Zeugnisse aus Archäologie, Kunst und antiker Literatur berichten vom Fischfang zur Zeit des Römischen Reiches. Fische, Schalentiere und andere Wasserbewohner bereicherten die Mahlzeiten, wurden zu Salzfisch, Fischsoßen oder Purpur und Schmuck verarbeitet. Vielfältige Fangmethoden waren bekannt, darunter Angeln mit raffinierten Ködern und künstlichen Fliegen. Die Aquakultur stand in der Blüte. Der Handel brachte Pökelfisch und Garum von Fabriken in Spanien, Nordafrika und am Schwarzen Meer in alle Provinzen. Weitere Kapitel sind dem Leben der Fischer, ihren Booten, dem Fischereirecht, antiken Rezepten, Heilkunst und Aberglauben gewidmet.
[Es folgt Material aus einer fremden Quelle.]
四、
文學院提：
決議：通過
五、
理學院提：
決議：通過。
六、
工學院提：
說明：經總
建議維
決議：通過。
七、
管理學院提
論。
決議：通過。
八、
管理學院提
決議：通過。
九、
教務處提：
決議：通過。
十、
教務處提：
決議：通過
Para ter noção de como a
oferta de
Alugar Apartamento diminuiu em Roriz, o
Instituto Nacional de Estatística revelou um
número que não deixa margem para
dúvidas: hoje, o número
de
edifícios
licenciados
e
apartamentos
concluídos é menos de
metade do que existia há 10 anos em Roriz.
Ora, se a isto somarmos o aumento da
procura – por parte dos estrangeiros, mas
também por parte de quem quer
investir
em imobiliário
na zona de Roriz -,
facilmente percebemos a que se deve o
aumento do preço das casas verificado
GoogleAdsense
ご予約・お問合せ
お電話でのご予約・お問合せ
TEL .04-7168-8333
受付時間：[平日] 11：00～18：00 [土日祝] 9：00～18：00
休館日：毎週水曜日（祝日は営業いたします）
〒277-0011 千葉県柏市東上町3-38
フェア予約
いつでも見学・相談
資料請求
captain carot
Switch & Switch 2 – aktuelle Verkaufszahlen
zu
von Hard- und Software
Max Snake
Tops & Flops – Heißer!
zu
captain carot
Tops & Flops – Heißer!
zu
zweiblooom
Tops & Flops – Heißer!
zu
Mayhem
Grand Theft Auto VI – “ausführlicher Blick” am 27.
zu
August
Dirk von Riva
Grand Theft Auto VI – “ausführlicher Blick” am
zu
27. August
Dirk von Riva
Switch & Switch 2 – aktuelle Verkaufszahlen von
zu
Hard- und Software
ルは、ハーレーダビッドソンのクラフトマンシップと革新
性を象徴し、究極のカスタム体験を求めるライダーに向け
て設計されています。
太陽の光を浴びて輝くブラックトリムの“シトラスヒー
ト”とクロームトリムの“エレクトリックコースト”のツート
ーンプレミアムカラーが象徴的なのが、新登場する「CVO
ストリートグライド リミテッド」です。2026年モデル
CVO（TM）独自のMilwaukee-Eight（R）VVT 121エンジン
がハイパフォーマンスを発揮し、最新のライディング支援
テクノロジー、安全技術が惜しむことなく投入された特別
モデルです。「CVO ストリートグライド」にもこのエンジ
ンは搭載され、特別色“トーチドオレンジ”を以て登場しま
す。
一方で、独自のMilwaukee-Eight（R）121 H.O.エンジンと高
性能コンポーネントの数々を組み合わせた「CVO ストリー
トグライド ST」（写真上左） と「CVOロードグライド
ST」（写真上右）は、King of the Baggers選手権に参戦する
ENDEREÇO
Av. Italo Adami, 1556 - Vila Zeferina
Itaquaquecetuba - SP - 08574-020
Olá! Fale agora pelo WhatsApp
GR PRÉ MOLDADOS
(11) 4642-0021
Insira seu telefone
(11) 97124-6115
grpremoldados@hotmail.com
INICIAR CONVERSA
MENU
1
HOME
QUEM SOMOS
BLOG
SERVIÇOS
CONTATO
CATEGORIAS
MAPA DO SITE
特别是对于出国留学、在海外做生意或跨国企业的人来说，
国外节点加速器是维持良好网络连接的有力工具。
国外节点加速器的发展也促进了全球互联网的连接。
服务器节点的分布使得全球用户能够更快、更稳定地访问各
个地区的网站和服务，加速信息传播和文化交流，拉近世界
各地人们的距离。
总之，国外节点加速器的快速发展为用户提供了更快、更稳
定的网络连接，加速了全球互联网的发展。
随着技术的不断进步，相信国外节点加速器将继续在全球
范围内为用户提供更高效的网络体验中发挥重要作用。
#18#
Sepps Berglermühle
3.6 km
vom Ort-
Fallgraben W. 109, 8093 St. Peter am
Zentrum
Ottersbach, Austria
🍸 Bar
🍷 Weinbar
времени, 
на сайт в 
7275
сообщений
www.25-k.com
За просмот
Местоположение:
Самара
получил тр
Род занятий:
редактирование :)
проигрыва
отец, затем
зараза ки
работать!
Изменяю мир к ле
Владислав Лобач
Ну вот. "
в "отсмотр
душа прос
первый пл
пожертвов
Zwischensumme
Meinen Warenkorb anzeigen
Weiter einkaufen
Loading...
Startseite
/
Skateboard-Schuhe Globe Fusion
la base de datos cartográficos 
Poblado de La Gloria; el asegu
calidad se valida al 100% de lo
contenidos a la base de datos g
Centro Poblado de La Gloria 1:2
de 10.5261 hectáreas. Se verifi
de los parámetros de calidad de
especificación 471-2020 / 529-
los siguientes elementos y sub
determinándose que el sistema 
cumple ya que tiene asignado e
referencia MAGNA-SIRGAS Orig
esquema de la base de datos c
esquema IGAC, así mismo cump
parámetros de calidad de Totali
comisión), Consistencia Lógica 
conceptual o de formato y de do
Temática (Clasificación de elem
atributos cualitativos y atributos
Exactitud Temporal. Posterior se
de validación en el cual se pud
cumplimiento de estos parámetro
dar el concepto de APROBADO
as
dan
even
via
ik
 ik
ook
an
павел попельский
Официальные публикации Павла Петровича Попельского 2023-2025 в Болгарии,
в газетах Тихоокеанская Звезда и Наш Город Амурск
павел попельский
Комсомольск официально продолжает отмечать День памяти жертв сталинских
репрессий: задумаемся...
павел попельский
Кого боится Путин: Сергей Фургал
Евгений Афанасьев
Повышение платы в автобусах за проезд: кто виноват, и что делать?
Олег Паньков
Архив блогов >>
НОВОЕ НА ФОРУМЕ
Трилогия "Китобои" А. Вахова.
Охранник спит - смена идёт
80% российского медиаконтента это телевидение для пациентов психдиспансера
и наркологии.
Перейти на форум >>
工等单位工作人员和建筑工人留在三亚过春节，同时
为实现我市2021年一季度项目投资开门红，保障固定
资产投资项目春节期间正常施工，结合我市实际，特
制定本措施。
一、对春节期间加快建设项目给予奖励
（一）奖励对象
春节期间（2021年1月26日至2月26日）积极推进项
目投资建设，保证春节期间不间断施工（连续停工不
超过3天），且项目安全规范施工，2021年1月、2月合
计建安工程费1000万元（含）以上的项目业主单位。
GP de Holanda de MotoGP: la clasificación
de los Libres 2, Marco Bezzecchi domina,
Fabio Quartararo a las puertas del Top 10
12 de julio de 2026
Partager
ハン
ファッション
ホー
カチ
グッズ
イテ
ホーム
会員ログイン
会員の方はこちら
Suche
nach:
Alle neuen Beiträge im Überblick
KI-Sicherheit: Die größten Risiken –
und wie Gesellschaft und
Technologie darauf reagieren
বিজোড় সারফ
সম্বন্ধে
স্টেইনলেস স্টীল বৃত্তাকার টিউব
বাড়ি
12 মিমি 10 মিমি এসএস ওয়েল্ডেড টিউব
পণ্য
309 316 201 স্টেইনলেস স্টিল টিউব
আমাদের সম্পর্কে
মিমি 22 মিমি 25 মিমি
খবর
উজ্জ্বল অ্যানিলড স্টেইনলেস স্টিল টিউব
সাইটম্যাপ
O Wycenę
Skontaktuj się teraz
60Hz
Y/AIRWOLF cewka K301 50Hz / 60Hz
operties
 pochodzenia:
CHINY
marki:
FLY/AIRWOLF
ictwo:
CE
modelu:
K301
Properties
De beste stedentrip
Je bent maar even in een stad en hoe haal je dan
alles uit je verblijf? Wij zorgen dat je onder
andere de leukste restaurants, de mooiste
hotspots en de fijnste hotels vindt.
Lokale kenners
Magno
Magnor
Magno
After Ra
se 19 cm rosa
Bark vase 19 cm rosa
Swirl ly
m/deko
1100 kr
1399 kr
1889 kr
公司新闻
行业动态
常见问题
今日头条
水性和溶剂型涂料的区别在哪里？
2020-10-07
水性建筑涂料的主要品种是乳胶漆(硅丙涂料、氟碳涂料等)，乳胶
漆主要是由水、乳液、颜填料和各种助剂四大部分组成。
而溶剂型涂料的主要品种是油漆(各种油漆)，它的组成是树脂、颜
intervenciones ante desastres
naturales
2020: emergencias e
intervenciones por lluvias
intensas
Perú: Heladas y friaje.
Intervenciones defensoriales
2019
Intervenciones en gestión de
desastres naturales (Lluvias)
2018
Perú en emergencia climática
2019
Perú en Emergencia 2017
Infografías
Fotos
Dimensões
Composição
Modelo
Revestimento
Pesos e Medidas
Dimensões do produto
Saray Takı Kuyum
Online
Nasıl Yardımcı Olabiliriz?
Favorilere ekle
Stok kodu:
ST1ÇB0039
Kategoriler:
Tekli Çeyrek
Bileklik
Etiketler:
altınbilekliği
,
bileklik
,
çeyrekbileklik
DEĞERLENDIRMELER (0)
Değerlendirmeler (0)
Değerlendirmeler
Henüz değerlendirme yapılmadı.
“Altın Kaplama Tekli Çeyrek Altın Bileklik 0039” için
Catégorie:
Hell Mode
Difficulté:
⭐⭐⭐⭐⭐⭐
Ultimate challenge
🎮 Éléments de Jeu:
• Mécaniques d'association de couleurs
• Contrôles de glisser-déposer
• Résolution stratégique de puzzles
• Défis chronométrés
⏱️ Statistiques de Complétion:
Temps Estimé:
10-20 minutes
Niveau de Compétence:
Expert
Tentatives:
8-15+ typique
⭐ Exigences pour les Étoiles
Ein ausführliches Literaturverzeichnis führt zu weiteren Quellen.
Aus dem Inhalt: Gaben der Natur: Fische und andere Wasserbewohner – Fangtechniken – Thunfang – Salzfisch – Garum – Purpur – Perlen und Korallen – Aquakultur – Fischer – Boote – Fischereirechte – Handel – Römische Kochkunst – Heilmittel und Aberglaube.